→ **GIVEN DATA**
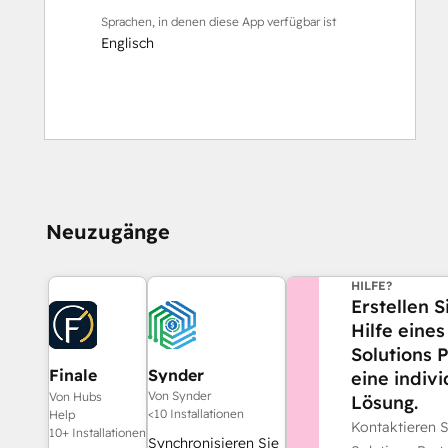
Sprachen, in denen diese App verfügbar ist
Englisch
Neuzugänge
BENÖTIGEN SI
HILFE?
Erstellen S
Hilfe eine
Solutions 
Finale
Synder
eine indivi
Composer
Von Synder
Von Hubs
Lösung.
<10 Installationen
Help
Kontaktieren 
10+ Installationen
Synchronisieren Sie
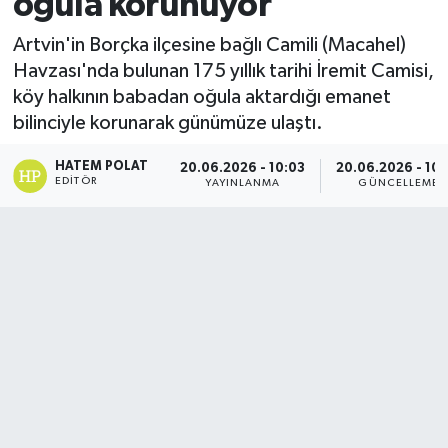
oğula korunuyor
Artvin'in Borçka ilçesine bağlı Camili (Macahel)
Havzası'nda bulunan 175 yıllık tarihi İremit Camisi,
köy halkının babadan oğula aktardığı emanet
bilinciyle korunarak günümüze ulaştı.
HATEM POLAT
20.06.2026 - 10:03
20.06.2026 - 10:
EDITÖR
YAYINLANMA
GÜNCELLEME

→ **TASK STATEMENT**
Give back all of the material exactly, though without the images it contains.

→ **ANSWER FOR THIS EXERCISE**
Sprachen, in denen diese App verfügbar ist
Englisch
Neuzugänge
BENÖTIGEN SI
HILFE?
Erstellen S
Hilfe eine
Solutions 
Finale
Synder
eine indivi
Composer
Von Synder
Von Hubs
Lösung.
<10 Installationen
Help
Kontaktieren 
10+ Installationen
Synchronisieren Sie
oğula korunuyor
Artvin'in Borçka ilçesine bağlı Camili (Macahel)
Havzası'nda bulunan 175 yıllık tarihi İremit Camisi,
köy halkının babadan oğula aktardığı emanet
bilinciyle korunarak günümüze ulaştı.
HATEM POLAT
20.06.2026 - 10:03
20.06.2026 - 10:
EDITÖR
YAYINLANMA
GÜNCELLEME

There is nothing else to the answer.